Rhizome 5/28/16 in which I push deeper into Deleuze’s concept of the refrain via Bogue’s book (BTW, thanks William (on his relation to the arts:
“The refrain territorializes chaos in forming a milieu; it deterritorializes milieu components and reterritorializes them in a territory proper; and deterritorializing forces constantly play through the territory, thereby opening it to the cosmos as a whole. Yet the basic function of the refrain is “essentially territorial, territorializing or reterritorializing, whereas music makes of it a deterritorialized content for a deterritorializing form of expression." The refrain, then, is “a way of impeding”, of conjuring music or doing away with it.” Music takes the refrain as its content and transforms it by entering into a process of “becoming” that deterritorializes the refrain.”
I would also paraphrase Frost in an interview:
“We rise out of disorder into order. I would sooner write free verse as play tennis with the net down.”
I would also note his dual refrain in the poem “Mending Wall”:
“Something there is that doesn’t love a wall, that wants it down.”
“Good fences make good neighbors, my neighbor says.”
Once again: the creative act never seems that far from Deleuze’s mind. But then it is not uncommon for any creative person to refer to the nature of the act they are engaged in. Most creative acts (if not all (end up being self referencing in that they are a manifesto for the individual’s particular mode of operation.
And we can see the roots of Deleuze’s respect for the refrain in Difference and Repetition based on the analytic/metaphysical assertion that even a pure repetition, at best, can only be different instances of the same thing; therefore, the only thing that can truly be repeated is difference.
And we see it all over the creative act. This is why, for instance, the refrain in Ginsberg’s “Howl” is so powerful to us: because it was powerful enough to him to set off a whole chain of associations. And anyone that has written poetry knows this. But it is not just within the work itself; the refrain is important as well in the life of creative –that is if they are to be creative. Think, for instance, of a dialogue out of Cronenberg’s The Fly in which Jeff Goldblum describes Einstein’s wardrobe.

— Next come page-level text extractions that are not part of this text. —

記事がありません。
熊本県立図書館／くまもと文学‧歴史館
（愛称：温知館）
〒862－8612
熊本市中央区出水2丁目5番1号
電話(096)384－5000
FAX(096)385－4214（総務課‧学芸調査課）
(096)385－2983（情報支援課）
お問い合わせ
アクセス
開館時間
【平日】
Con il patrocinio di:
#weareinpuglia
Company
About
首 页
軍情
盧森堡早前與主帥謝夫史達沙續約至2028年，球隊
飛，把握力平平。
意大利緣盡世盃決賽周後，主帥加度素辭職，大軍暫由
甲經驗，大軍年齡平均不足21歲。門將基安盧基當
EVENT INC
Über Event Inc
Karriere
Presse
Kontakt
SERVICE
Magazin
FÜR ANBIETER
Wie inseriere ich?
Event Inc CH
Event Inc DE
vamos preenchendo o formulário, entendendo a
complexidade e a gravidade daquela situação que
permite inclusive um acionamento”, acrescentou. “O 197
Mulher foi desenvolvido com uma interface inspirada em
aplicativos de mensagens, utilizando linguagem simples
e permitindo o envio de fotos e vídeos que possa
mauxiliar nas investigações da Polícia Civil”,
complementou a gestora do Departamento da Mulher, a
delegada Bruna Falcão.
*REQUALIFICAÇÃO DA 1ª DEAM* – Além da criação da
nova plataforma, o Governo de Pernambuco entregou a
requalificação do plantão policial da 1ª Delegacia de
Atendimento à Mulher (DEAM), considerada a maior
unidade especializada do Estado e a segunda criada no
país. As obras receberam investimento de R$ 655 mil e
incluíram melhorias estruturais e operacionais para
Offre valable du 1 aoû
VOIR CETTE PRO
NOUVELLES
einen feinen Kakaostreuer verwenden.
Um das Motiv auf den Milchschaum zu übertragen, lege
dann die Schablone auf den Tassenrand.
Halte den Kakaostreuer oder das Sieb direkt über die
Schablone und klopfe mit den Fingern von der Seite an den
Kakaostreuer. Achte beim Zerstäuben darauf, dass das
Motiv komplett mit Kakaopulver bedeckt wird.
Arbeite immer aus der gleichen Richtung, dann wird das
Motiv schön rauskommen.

According to it, if you had looked into Einstein’s closet, what you would have seen was a repetition of the same uniform: a refrain. The reason he did this was because he didn’t want to waste a lot of mental energy on deciding what he wanted to wear that day.
(And I would note here how this goes to my concept of efficiency: the lowering of resources exerted towards one thing so that they can be exerted towards something more important.)
That said, what I hope to get into tomorrow is how, as Deleuze sees it, such repetitions: refrains (via becoming (become a path to social justice: a source of empathy which is all we really need to make things right.
We repeat ourselves to get beyond ourselves.